MOSCOW, January 18 (Sputnik) – The Islamic State, the radical Sunni group controlling large swathes of land in Iraq and Syria, freed over 200 members of the Yazidi minority, the Associated Press reports, citing a Kurdish general.
Khodr Domli, a leading Yazidi rights activist told AFP that the freed Yazidis were held captive in Mosul, Iraq’s second largest city and under IS control since last June. Thousands of Yazidis were killed or taken hostage after the brutal group seized the town of Sinjar in August. The fate of those kidnapped by Sunni militants remains largely unknown.
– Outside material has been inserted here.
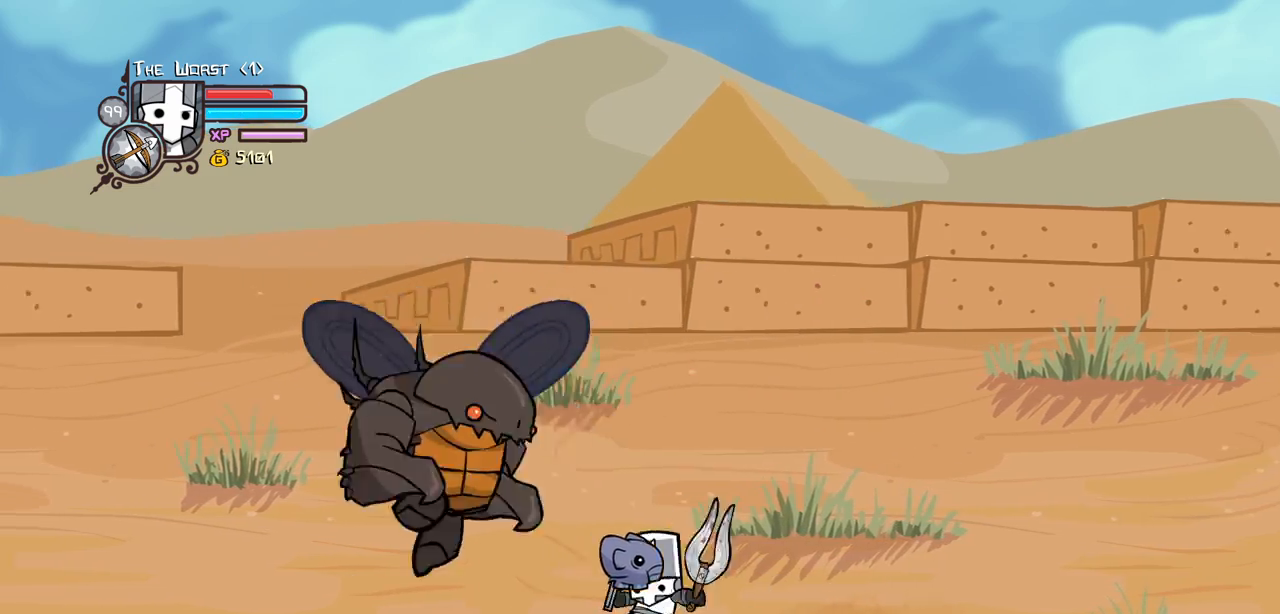
{"keys": ["heavy"], "events": [[17, "left", "up"], [150, "heavy", "up"], [250, "heavy", "down"], [434, "heavy", "up"], [484, "heavy", "down"]]}
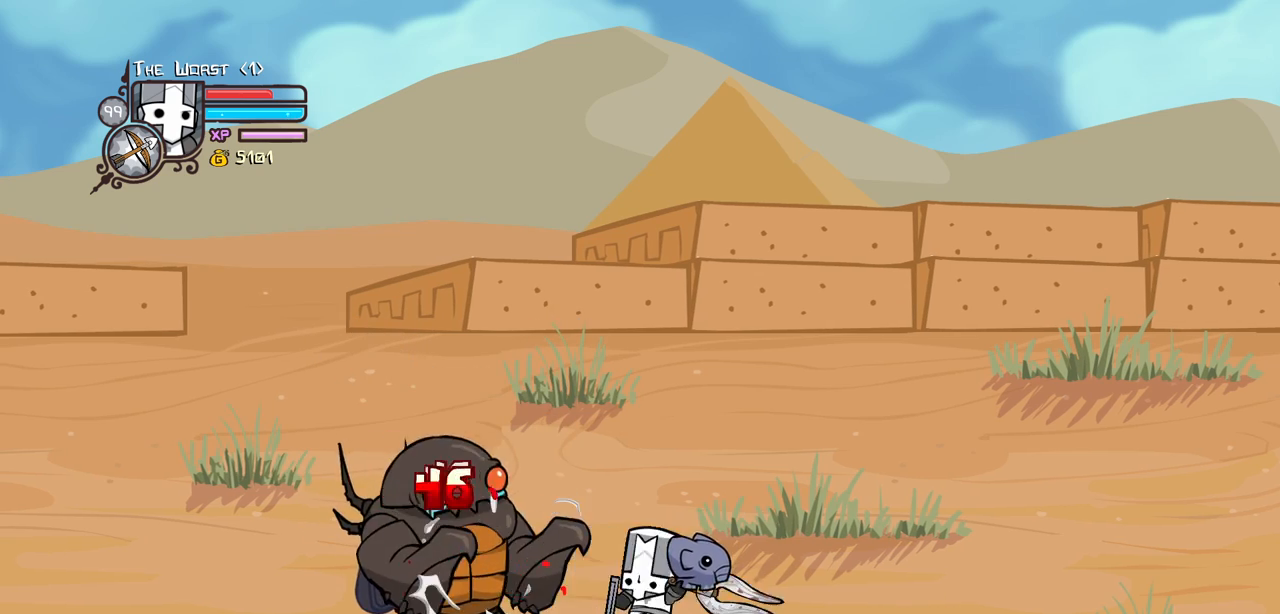
{"keys": ["heavy"], "events": [[167, "heavy", "up"], [217, "heavy", "down"]]}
Amnesty International said that hundreds of Yazidi women and girls were forced to marry IS militants or sold into slavery. These women "have had their lives shattered by the horrors of sexual violence and sexual slavery in IS captivity," stated Donatella Rovera, Amnesty International’s senior crisis response advisor, who spoke to former captives in northern Iraq.
"Many of those held as sexual slaves are children – girls aged 14, 15 or even younger. IS fighters are using rape as a weapon in attacks amounting to war crimes and crimes against humanity," she added.
The identities of the majority of the freed Yazidis have been established. "We already have names for 196 and there could be some more," Domli said.
Several teams of Kurdish doctors and nurses will help the Yazidis, according to Saman Barzanji, director general of the Irbil health department. "We have dispatched laboratory teams to check their blood, to control for things such as polio and possible contagious diseases," he said, as quoted by AFP.
"Another team is here to handle the people’s immediate health needs. We have also deployed ambulance teams to dispatch emergency cases to hospital," he added.
The IS "must have decided that they could no longer feed them, look after them. They were a burden," Domli told AFP. Vian Dakhil, a Yazidi member of the Iraqi parliament, reiterated the sentiment, saying the "IS saw that there was no benefit for them in keeping these old people," as quoted by the news agency.
The Islamic State, notorious for its cruelty, proclaimed a caliphate on the territories under its control, forcing thousands of people to flee their homes. The insurgents have kidnapped large numbers of people, including foreign military personnel and journalists.